Thomas Michie, Russell B. and Andrée Beauchamp Stearns Senior Curator of Decorative Arts and Sculpture, Art of Europe, reveals the biggest surprise about “Casanova’s Europe.”
Recently there have been more galleries with both paintings and decorative arts. How does that collaboration come about?
With great effort! It is a challenge to incorporate decorative arts and sculpture in our galleries, but I believe they enrich our understanding of the world around us. On a practical level, furniture requires platforms for protection, and smaller objects generally require mounts and pedestals. That involves designers, conservators, mount-makers, carpenters, painters, and installation crew. Before long, the collaborative team becomes quite large, and you can imagine the planning and scheduling that are involved. It’s definitely worth the effort, though, when the product feels greater than the sum of its parts.
What was the biggest surprise about preparing and researching the exhibition “Casanova’s Europe: Art, Pleasure, and Power in the 18th Century”?
This is the largest exhibition I have worked on, and the complexity of negotiating international loans was a learning experience for me. It was also a surprise to realize how different the exhibition looked at each of the three venues. The newest experience for me was working with our Creative and Interactive Media department to produce the video wall at the entrance of the exhibition, plus the three “soundscapes” that accompany the Venice, Paris, and London tableaux. I had no idea how much time and effort are required to produce those.
If you had to live in one of the tableaux, which one would you choose?
I would definitely choose Paris. Imagine living with those glorious Boucher paintings in perpetual morning sunlight! Besides, confinement in a convent is not an appealing option for me, and as much as I would enjoy living in London, I would make a terrible card sharp.
What is your favorite object in the collection and why?
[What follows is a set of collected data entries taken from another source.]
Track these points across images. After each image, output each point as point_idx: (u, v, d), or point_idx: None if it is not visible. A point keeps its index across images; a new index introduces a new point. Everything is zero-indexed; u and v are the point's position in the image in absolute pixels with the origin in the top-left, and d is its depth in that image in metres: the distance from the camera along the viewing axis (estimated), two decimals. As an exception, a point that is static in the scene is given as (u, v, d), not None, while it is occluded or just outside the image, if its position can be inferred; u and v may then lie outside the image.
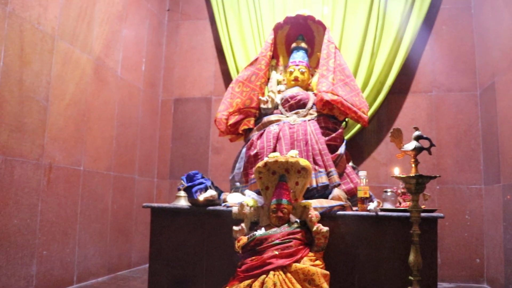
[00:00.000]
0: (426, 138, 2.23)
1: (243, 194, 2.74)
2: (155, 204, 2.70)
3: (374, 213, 2.32)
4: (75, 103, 2.98)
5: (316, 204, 2.37)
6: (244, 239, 2.26)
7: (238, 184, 2.92)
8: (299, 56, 3.19)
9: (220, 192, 2.93)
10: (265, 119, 3.03)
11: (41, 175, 2.65)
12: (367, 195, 2.48)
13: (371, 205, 2.35)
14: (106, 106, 3.36)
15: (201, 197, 2.60)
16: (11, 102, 2.41)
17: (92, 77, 3.18)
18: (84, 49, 3.07)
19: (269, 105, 3.07)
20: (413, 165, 2.18)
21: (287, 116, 3.00)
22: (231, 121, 3.06)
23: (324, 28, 3.20)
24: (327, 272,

Isn’t that like asking a parent to choose a favorite child? In the Casanova exhibition, I am proudest of the recently acquired gilt bronze wall lights in the Paris vignette. If I could take home just one work of art, it would be very hard for me to choose between the Bartlett Head of Aphrodite (about 330-300 BC) and Donatello’s Madonna of the Clouds (about 1425–35). I can’t imagine ever tiring of looking at either one.